Fragmento citado:
Los cineastas más
interesantes no son siempre los que cumplen sus proyectos al pie de la letra
sino los que terminan haciendo otra cosa. Tal es el caso de Nicolas
Philibert, quien convirtió sus ganas de hacer algo con el aprendizaje en una
película que va mucho más allá de tizas y pizarrón.
Ser y
tener
comienza temprano con el contrapunto de un afuera áspero –vacas arriadas por
hombres y mujeres en medio de una tormenta de nieve– y el interior extático
de un aula vacía. O mejor, con una camioneta cargada de niños semidormidos
que avanza rauda por caminos escarchados y dos tortugas que se arrastran
perezosas dentro de la clase buscando refugio antes de la llegada de los más
pequeños. Aunque, ¿quién podría asegurar que las tortugas son perezosas?
Nicolas Philibert, para quien el tiempo más que una carrera de velocidades
es la respiración pausada y hasta morosa del crecimiento, seguramente que
no.
El
esfuerzo de haber visitado más de cien escuelas de este tipo
–establecimientos de un aula única en donde se enseñan todos los niveles–
no fue en vano ya que el realizador dio, sin lugar a dudas, con el
"laboratorio" ideal: un espacio amplio y luminoso en donde se pudo
prescindir del empleo de luz artificial, un número reducido de alumnos –no
más de quince–
para posibilitar la fácil identificación de cada uno de ellos, un rango
amplio de edades –desde infantes de guardería hasta niños que están por
pasar al secundario–
y un hombre de unos 55 años que luego de haber trabajado nada menos que 35
se halla al borde del retiro: "Monsieur
López". Si bien el film no descansa exclusivamente en la figura de este
educador, la verdad es que su autoritarismo púdico de monje zen da a la
construcción un aura de singular sutileza.
Como en
tantos films en los que no se trabaja con actores (Robert Bresson lo sabía
bien) el efecto de realismo es, valga la redundancia, mucho más verdadero.
Más aun tratándose de niños, entre los cuales los más chicos, como bien
reconoce Philibert, seguramente nunca hayan entendido de qué se trataba todo
aquello. Sin embargo la cámara no se abusa de esta fragilidad sino que, muy
por el contrario, mantiene una distancia prudente, sobria, incluso en los
momentos de dramatismo en que los chicos confiesan alguno de sus problemas
personales.

Consigna escrita 1:
Transcribe del fragmento citado la parte que empieza con las palabras que contienen "Más aun tratándose" y termina con "personales.".
Consigna escrita 2:
Según el fragmento citado, ¿cuántas escuelas de aula única visitó el realizador?

Material proporcionado:
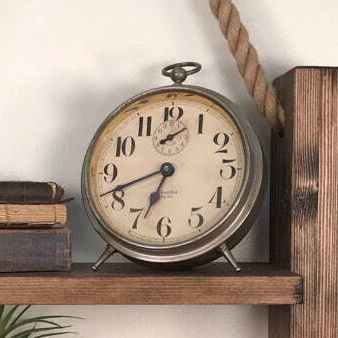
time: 6:41
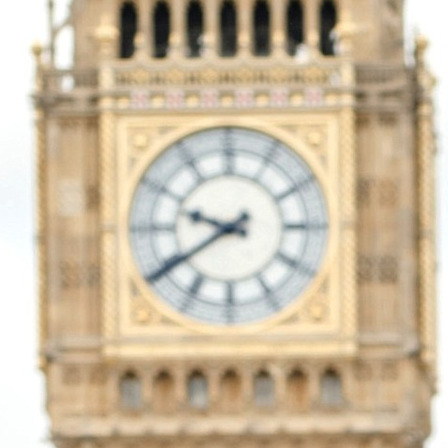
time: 9:39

Respuesta completa 1:
Más aun tratándose de niños, entre los cuales los más chicos, como bien
reconoce Philibert, seguramente nunca hayan entendido de qué se trataba todo
aquello. Sin embargo la cámara no se abusa de esta fragilidad sino que, muy
por el contrario, mantiene una distancia prudente, sobria, incluso en los
momentos de dramatismo en que los chicos confiesan alguno de sus problemas
personales.

Respuesta completa 2:
Más de cien.